New Data Source

How to add a new data source

This page describes in detail the process of adding new data sources to the data warehouse. The Data Team embraces any initiative of adding new data sources towards the data warehouse. We envision that data could lead towards value, but adding new data towards the data warehouse does not go with no costs.

Both the development (assigning resources from the Data Team, from other teams involved to support and also you as requestor) and keeping the data pipeline up and running (storage, compute resources, incident management, monitoring etc..) cost time and or money.

Please, before request adding a new data source, take the following into account:

  • Is there a valid business case?
    • Sometimes the business case is to comply with regulatory requirements.
    • Sometimes the business case is straightforward because value potential is clear above the investment costs.
    • Most of the time it’s hard to quantify, because either the value is unsure or the costs are unsure. Feel free to have an open and honest discussion with the Data Team. We have the experience and could help with the justification and this does not necessarily need to be a scientific calculation.
  • The work is not done when data lands in the data warehouse. The data will ‘just’ land in the raw data layer, and this is not accessible by default for Sisense. Data need to be loaded downstream into the Enterprise Dimensional Model (EDM) via dbt. Follow up needs to take place, and will come on top of the process described on this page.

**DIRECTION**
Please copy word for word the part of the page on adding a new data source that opens with the words containing "This page describes" and closes with "with no costs.".

**RECORDED INFORMATION**

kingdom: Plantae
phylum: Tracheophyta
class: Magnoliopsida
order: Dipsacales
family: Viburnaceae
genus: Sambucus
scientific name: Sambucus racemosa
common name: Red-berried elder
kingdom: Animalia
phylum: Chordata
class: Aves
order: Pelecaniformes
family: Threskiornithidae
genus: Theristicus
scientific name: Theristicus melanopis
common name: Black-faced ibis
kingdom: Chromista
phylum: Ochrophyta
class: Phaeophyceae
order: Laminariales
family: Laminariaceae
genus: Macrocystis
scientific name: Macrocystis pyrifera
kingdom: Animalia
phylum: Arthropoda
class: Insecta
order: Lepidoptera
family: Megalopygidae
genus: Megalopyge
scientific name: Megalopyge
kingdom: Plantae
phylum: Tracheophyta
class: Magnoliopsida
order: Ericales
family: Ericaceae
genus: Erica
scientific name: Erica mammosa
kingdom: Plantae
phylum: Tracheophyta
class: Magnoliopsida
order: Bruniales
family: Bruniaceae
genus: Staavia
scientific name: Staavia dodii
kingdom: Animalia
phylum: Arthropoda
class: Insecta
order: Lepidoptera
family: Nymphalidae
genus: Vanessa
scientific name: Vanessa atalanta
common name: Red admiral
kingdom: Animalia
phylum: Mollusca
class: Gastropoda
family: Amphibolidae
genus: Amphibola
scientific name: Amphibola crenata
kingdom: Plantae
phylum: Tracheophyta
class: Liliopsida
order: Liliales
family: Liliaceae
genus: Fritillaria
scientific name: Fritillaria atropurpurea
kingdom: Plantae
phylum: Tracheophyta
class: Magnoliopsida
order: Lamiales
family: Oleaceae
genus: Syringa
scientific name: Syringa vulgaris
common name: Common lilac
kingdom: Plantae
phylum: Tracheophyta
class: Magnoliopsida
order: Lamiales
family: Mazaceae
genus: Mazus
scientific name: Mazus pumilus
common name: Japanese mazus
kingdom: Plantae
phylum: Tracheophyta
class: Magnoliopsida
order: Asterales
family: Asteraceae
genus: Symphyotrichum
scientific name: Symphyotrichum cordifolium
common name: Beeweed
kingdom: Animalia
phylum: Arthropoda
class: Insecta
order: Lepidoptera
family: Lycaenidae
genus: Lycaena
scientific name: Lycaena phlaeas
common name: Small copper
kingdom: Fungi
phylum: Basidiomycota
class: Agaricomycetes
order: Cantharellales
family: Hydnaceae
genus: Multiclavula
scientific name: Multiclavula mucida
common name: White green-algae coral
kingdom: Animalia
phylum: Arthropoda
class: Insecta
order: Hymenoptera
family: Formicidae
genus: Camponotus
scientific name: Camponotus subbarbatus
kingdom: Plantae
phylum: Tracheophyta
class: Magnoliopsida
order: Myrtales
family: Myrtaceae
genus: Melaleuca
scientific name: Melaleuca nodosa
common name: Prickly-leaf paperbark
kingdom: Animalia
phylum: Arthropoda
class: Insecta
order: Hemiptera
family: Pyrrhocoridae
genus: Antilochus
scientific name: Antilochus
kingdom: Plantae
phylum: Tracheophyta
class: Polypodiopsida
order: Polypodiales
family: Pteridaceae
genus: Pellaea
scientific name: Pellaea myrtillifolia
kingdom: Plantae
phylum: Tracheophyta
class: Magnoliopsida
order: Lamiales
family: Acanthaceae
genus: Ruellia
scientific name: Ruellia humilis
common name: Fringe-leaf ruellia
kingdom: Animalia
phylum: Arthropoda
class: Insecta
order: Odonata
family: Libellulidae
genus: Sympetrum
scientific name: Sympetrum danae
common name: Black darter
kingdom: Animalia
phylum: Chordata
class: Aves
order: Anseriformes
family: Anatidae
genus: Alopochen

**FULL RESPONSE**
This page describes in detail the process of adding new data sources to the data warehouse. The Data Team embraces any initiative of adding new data sources towards the data warehouse. We envision that data could lead towards value, but adding new data towards the data warehouse does not go with no costs.